Sol a pino. Nada mais refrescante do que um copo de alumínio quase transbordando de água fresca da moringa escondida estrategicamente debaixo das telhas de barro no canto do lote, perto da moita de capim cidreira. Depois de tirar o boné azul estampando o logotipo da loja de material de construção, o pedreiro escalado para o dia, desliza as costas da mão direita pela testa para secar o suor intenso. Um olhar ligeiro para a masseira o faz lembrar que a argamassa pronta não pode esperar. O boné volta ao topo da cabeça, cobrindo os cabelos desalinhados e amassados. Uma esticada de braço, e a colher de pedreiro está novamente à baila, cortando a massa e forrando a fiada de tijolos para a próxima sequência. O radinho de pilhas perto da marmita vazia faz ecoar uma música ligeira no acordeom, estridente que só, num som chiado e sem qualidade. Tentar acompanhar a música com assovios é um desafio, mas acertar o nível da nova carreira de tijolos sem usar o prumo é um desafio muito mais interessante.
Pausa para o cafezinho. Tudo bem se já estiver morno no meio da tarde, quando sorvido em poucos goles na própria tampa da garrafa térmica, melhor que não ter. “Como estarão as coisas lá em casa?”, pensa num lampejo. Os meninos estão na escola e a patroa certamente está ajoelhada no cimento vermelho, espalhando a cera e cantarolando aquele hino que aprendeu no último culto, satisfeita por ter um lar e uma família para cuidar. O sol declina devagar. Um dia de serviço quase completo, só falta amontoar as tábuas junto dos cavaletes, lavar as ferramentas, recolher a moringa, a marmita e a garrafa térmica, trancar o pesado portão de ferro, se ajeitar na bicicleta e voltar para casa satisfeito. No caminho de volta, um pensamento de gratidão lhe toma de sobressalto. Graças a Deus pelo alicerce pronto, pelas paredes já pela metade, pelas vigas de concreto nos devidos lugares, pela casa tomando forma com os vão das janelas e portas delimitando os futuros cômodos, pelo contrapiso de concreto bem curado. A imagem da casa pronta parece um sonho. Que satisfação ver quanta coisa já foi feita!

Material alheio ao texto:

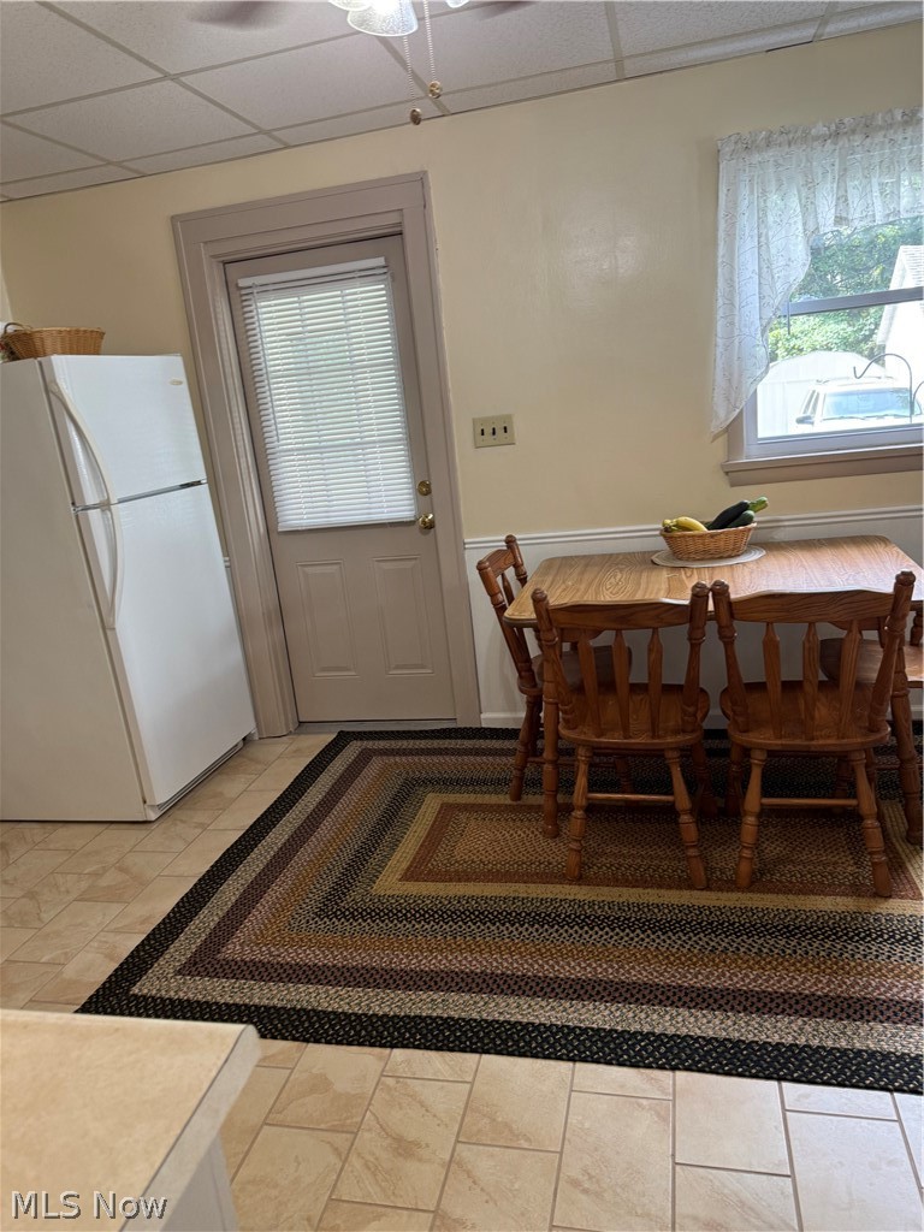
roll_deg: +4.5
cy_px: 616
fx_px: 854
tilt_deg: -12.5
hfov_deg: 56.8
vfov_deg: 71.6
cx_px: 462
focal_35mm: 24
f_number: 1.78
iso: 125
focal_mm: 6.76
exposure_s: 1/60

Dia seguinte, outro pedreiro, sol escaldante, trabalho duro. Achei que chegaria a madrugada, mas não chegaria cinco da tarde, resmunga o sujeito, raspando a sola da botina num disco de arado fincado num canto, pra retirar a lama grudada. Volta pra casa, pensamentos recorrentes. Ainda falta tanta coisa, sussurra para si mesmo enquanto empurra a bicicleta na subida. Falta terminar as paredes, cobrir, rebocar, fazer todas as instalações, colocar o piso, pintar… “Meu Deus, nem consigo imaginar esta obra pronta, se é que acaba um dia”, reclama.
A mesma obra, os mesmos esforços, o mesmo preço, o mesmo tempo.
Dois olhares distintos sobre a mesma coisa. Talvez isto nos ensine que precisamos decidir como avaliar os nossos esforços em nossas construções pessoais. Se com gratidão pelo que já temos e fizemos ou se com murmuração pelo que ainda nos falta conquistar.
O que tornará nossa jornada mais feliz? Como será sobre nós o olhar d´Aquele que provê todos os recursos de que precisamos? A nossa maneira de ler e interpretar as situações irá revelar o nosso coração, mas também pode nos ensinar muito sobre louvor, sobre ansiedade, sobre gratidão e sobre como lidamos com nossas expectativas!